■ **EXERCISE OBJECTIVE**:
Nothing other than an exact copy of the lines from the one containing "En la causa" through the last line of the listing below should be written.

---*---

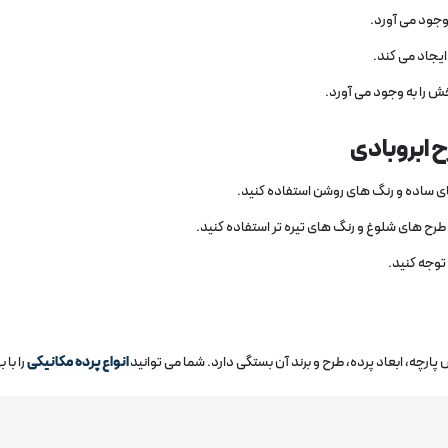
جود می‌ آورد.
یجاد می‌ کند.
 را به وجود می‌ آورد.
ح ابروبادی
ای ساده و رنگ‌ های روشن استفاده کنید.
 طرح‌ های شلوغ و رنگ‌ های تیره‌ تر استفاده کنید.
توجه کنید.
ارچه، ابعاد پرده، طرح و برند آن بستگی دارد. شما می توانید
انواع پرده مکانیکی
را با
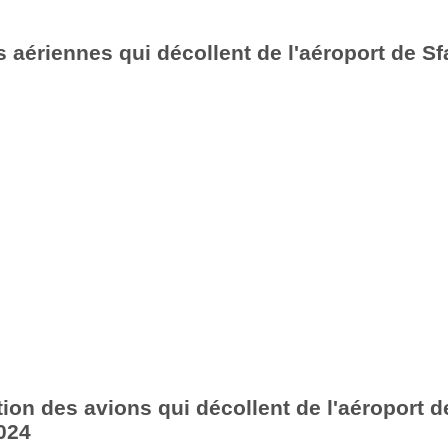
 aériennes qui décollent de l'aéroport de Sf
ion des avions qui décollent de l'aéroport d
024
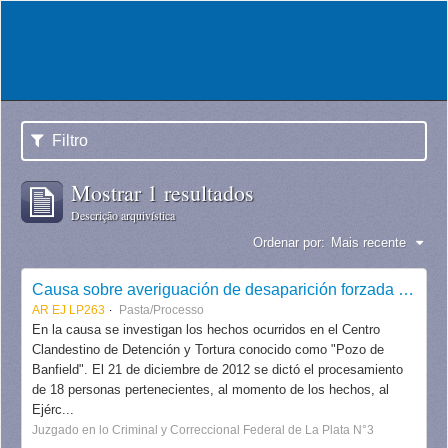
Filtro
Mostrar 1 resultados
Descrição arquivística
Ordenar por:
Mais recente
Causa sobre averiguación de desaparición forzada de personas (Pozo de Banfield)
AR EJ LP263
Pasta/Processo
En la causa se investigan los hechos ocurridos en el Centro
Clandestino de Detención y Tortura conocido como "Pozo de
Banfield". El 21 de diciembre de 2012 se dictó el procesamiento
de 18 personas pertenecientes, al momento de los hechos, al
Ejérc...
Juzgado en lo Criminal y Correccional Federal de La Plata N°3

---*---

■ **SOLUTION TO THIS TASK**:
En la causa se investigan los hechos ocurridos en el Centro
Clandestino de Detención y Tortura conocido como "Pozo de
Banfield". El 21 de diciembre de 2012 se dictó el procesamiento
de 18 personas pertenecientes, al momento de los hechos, al
Ejérc...
Juzgado en lo Criminal y Correccional Federal de La Plata N°3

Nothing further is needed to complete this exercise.